Lowell wrote the poem as a young man in 1845, the year after his marriage and it was published in The Boston Courier in December of that year.  Though his student-days reputation at Harvard had been one of a troublemaker Lowell went on to make a name for himself as a poet, critic, and editor.  He was active in the movement to abolish slavery and he saw the role of the poet was to be a prophet who called society to account.  He had that Whig optimism that characterized 19th century liberalism. 
But here is the irony.  Lowell came from a Church family—his father was a Unitarian minister.  Now 19th century Unitarians were not the vague humanists of today but were still well within the Christian orbit.  They were more Arians—Christians who reserved the fullness of Divinity to the Father but seeing Jesus as his Son come to the world to teach us through the scriptures an enlightened path that would lead us to a better world.  Like most New England Protestants, the standard pieces of religious literature in the Lowell home were the Bible and Foxe’s Book of Martyrs, sometimes known as The Acts and Monuments.  This book, first published in 1563 by Anglican clergyman and polemicist John Foxe, recounted a long history of martyrdoms and persecutions stretching back into antiquity in which Foxe managed to make every victim a Protestant—even those long before Luther—and every tyrant an agent of the Pope. Foxe’s Book of Martyrs was standard reading in every English (and New England) home from Puritan times down to the 20th century and it was one of the strongest—if not the strongest—factor in creating an anti-Catholicism that portrayed the Pope as the evil enemy of Christ and his faithful, the Anti-Christ, desirous of forcing his false doctrines on them to the cost of their religious liberty.   The “burning martyrs” to whom Lowell referred in this poem-turned-hymn were the Anglican Divines put to death by burning at the stake under the reign of the Catholic Queen “Bloody” Mary.  The “cause of evil” of which Lowell wrote was Catholicism; the “truth” contrasted with it was Protestantism.  Lowell tells us that innocent and pure Protestant Truth was given the portion of the scaffold by the Catholic Queen—in the wrong—on the throne.  All this makes it a bit ironic that Ms. Sindelar uses this particular hymn as the stirring motivation to win people to the Catholic cause against that evil heir of Bloody Mary, President Obama.  But that is what happens when people don’t know their history. Tut, tut. 

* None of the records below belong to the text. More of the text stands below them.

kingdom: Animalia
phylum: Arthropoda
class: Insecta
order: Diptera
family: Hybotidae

In the Protestant mind of James Russell Lowell, Catholicism with its desire to force its doctrines on good bible-believing Christians is what had threatened religious freedom from the days of those first Protestants—the Apostles—down to his own day.  Lowell saw Protestantism as standing for that freedom of conscience against the tyranny of Catholic Doctrine.  It should make us think for a moment or two. 

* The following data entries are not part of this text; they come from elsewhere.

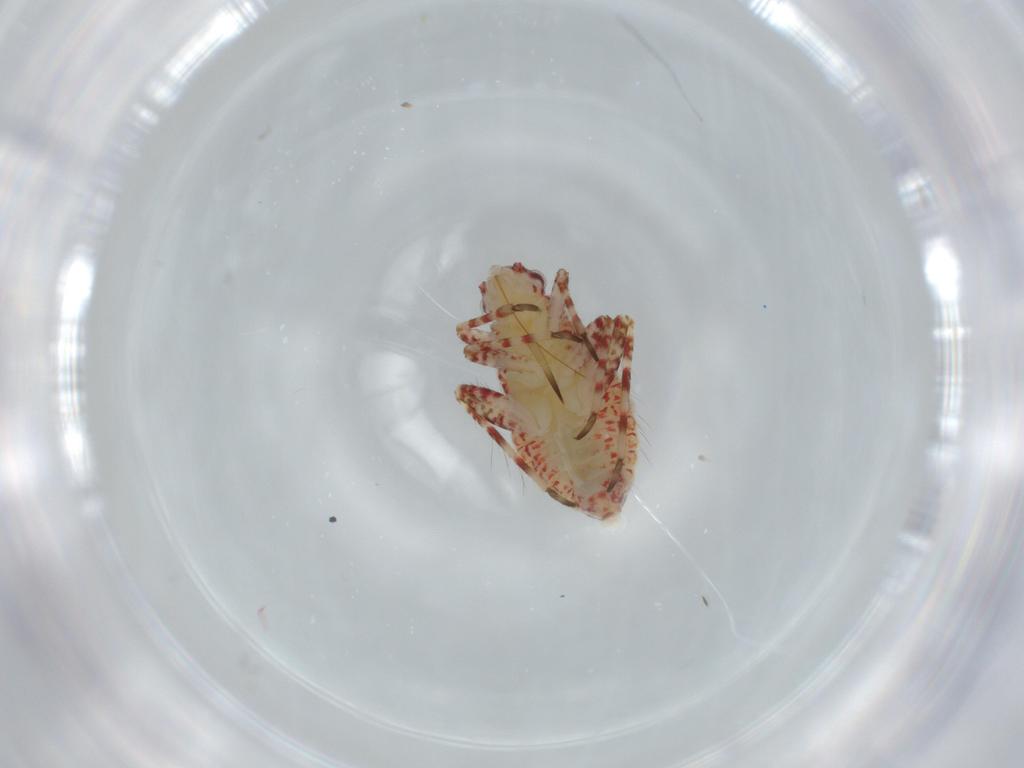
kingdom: Animalia
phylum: Arthropoda
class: Insecta
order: Hemiptera
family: Miridae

Is the freedom that some are seeking in our name the prerogative to impose Catholic doctrine on the larger society—this is the very thing and Lowell and American Protestants had feared from the colonial days of Puritan New England until Vatican II and the Declaration Dignitatis Humanae  that made freedom of conscience a principle of Catholic Doctrine.  There is nothing wrong with winning our countrymen and women to our Catholic faith and its moral principles—indeed to enter into a dialogue leading towards truth is part of our mission as Christ’s Church—but do we truly want to impose unilaterally our principles on others before they come to the truth of the Catholic faith?  Would this not be the true threat to religious liberty when the doctrines and morals of one religious tradition become the standards of the civil and criminal law applicable to all?   As I said in yesterday’s blog, I have my concerns about the Obama Administration’s understanding about the mission of the Church but I am not afraid that my religious liberty is in jeopardy.  To be frank, I am concerned that the religious liberty of others may be in jeopardy due to the extremism of some of my coreligionists.